Twitter is currently in the process of kicking out all cryptocurrency ads from its platform, a source has disclosed. According to Recode, the microblogging company could make the plans official, which means announcement to that effect could soon be made public.
Twitter’s action is coming on the heels of similar steps taken by Facebook and Google to rid their networks of cryptocurrency scams, and consequently assure advertizers of the safety of their investment. Apparently, Twitter, Facebook and Google and the likes survive on what they are able to get from advertizers.
On Twitter, names of important personality such as John McAfee, Elon Musk and the likes are now being used by scammers to deceive people on the platform.
The scammers use misleading tactics like a little misspelling of a username or use avatar similar to the verified account, telling unsuspecting followers to send them a token of currency to receive a bigger amount in return.
“We’re aware of this form of manipulation and are proactively implementing a number of signals to prevent these types of accounts from engaging with others in a deceptive manner,” Twitter said in a statement per The Verge.
Google recently took similar step to blacklists cryptocurrency ads following a recent policy update on ads. Beginning from June 2018, cryptocurrency ads on Google will no longer be allowed. The ban will also affect all initial coin offerings (ICOs), wallets, and trading advice,” on its AdWords platform.
Speaking to CNBC on plans to ban cryptocurrency-related ads on its AdWords platform, Scott Spencer, director of sustainable ads at Google said:
“We don’t have a crystal ball to know where the future is going to go with cryptocurrencies, but we’ve seen enough consumer harm or potential for consumer harm that it’s an area that we want to approach with extreme caution.”

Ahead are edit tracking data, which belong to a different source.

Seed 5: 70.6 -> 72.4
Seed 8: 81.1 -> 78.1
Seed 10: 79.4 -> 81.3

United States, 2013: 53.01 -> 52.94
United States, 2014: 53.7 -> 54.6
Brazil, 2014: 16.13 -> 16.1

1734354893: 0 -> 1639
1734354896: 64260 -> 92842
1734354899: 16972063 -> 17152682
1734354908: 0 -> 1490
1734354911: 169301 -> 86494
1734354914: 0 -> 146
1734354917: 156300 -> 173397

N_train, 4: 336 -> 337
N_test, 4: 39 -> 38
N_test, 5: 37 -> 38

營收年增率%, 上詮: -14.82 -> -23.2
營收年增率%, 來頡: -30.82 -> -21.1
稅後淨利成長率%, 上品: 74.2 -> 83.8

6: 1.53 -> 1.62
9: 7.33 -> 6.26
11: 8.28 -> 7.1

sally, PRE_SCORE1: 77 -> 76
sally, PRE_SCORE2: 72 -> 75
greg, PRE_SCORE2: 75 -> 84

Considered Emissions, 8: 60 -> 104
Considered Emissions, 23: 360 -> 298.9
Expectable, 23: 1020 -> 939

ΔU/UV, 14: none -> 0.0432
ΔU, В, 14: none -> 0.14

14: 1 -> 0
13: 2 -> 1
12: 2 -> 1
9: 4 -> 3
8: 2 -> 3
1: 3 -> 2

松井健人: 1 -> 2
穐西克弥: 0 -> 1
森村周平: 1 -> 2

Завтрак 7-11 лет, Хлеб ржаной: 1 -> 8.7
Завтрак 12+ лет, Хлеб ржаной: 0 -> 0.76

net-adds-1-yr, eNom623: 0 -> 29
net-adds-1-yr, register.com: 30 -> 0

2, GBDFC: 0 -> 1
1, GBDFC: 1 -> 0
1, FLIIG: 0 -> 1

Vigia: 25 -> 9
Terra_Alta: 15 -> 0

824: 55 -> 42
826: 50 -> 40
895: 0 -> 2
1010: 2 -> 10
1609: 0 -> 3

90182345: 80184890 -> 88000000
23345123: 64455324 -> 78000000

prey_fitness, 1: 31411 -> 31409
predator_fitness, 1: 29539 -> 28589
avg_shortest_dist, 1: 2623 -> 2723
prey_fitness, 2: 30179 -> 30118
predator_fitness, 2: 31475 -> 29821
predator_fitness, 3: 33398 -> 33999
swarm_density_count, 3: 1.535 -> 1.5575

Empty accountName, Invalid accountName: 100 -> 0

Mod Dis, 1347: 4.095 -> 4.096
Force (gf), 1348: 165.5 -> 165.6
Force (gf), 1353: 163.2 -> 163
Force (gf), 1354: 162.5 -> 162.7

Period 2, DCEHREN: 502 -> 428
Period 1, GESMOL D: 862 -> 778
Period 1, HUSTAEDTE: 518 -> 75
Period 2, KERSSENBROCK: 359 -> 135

The ban is a blanket one that will also affect companies with legitimate cryptocurrency offerings—such companies, according to the new update made to Google’s financial services-related ad policies, will no longer be eligible to serve ads through Google’s ads products.
In its annual “trust and safety” ads report which it published very recently, Google announced that more than 3.2 billion ads that violated its advertising policies were taken down. Majority of ads affected in the clampdown included “malvertising and phishing scams,” which the company described as “bad ad experiences.”
“We blocked 79 million ads in our network for attempting to send people to malware-laden sites, and removed 400,000 of these unsafe sites last year. And, we removed 66 million “trick-to-click” ads as well as 48 million ads that were attempting to get users to install unwanted software.”
Google makes billions of dollars from ads, and banning cryptocurrency-related ads might just be one of the ways to convince everyone that its platform is safe.